Sometime ago, a very good friend and I traded emails on current political issues. Our positions are very different, and with each message our words got increasingly heated. Finally, I told my friend that I did not want to jeopardize our long and positive relationship by discussing politics any longer.
When watching a news show in which liberal and conservative guests are invited to comment on a political issue, quite often both the guests and the host, eager to make their point, end up talking at the same time. When that happens, it is impossible to understand anyone, so I quickly turn to another channel.

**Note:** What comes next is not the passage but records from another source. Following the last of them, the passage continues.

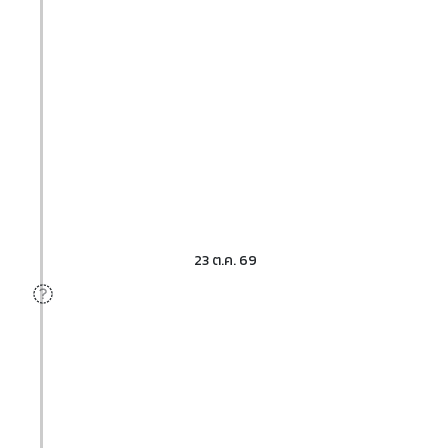
23 ต.ค. 69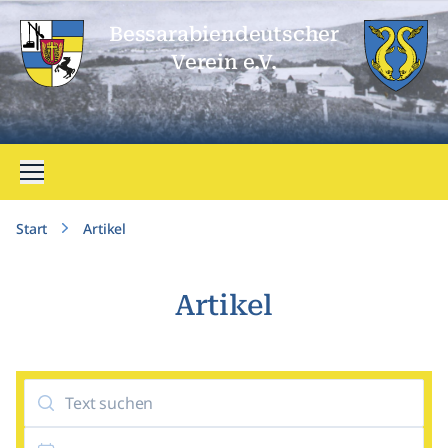
Bessarabien­deutscher
Verein e.V.
Menü öffnen
Start
Artikel
Artikel
Suche
Datum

Katherine Mangu-Ward, managing editor for Reason magazine, recently made this comment about those who argue their politics so passionately:
“Morality binds and blinds . . . (it) binds us into ideological teams that fight each other as though the fate of the world depended on our side winning each battle.”
If we turn to Scripture for guidance on how to conduct ourselves in a debate, we might remember Jesus’s commandment that we love each other as he loved us. And for a definition of love, I have always considered Paul’s words in the 13th chapter of First Corinthians (in italics) without equal.
The next time you find yourself “heating up” in a political discussion, consider the following:
Love is patient / Listen carefully
Love is kind / Be considerate
Love is not proud / Speak without airs.
Love does not dishonor others / Be respectful
Love rejoices in the truth / Use facts
PS It’s also good advice for anyone in a relationship.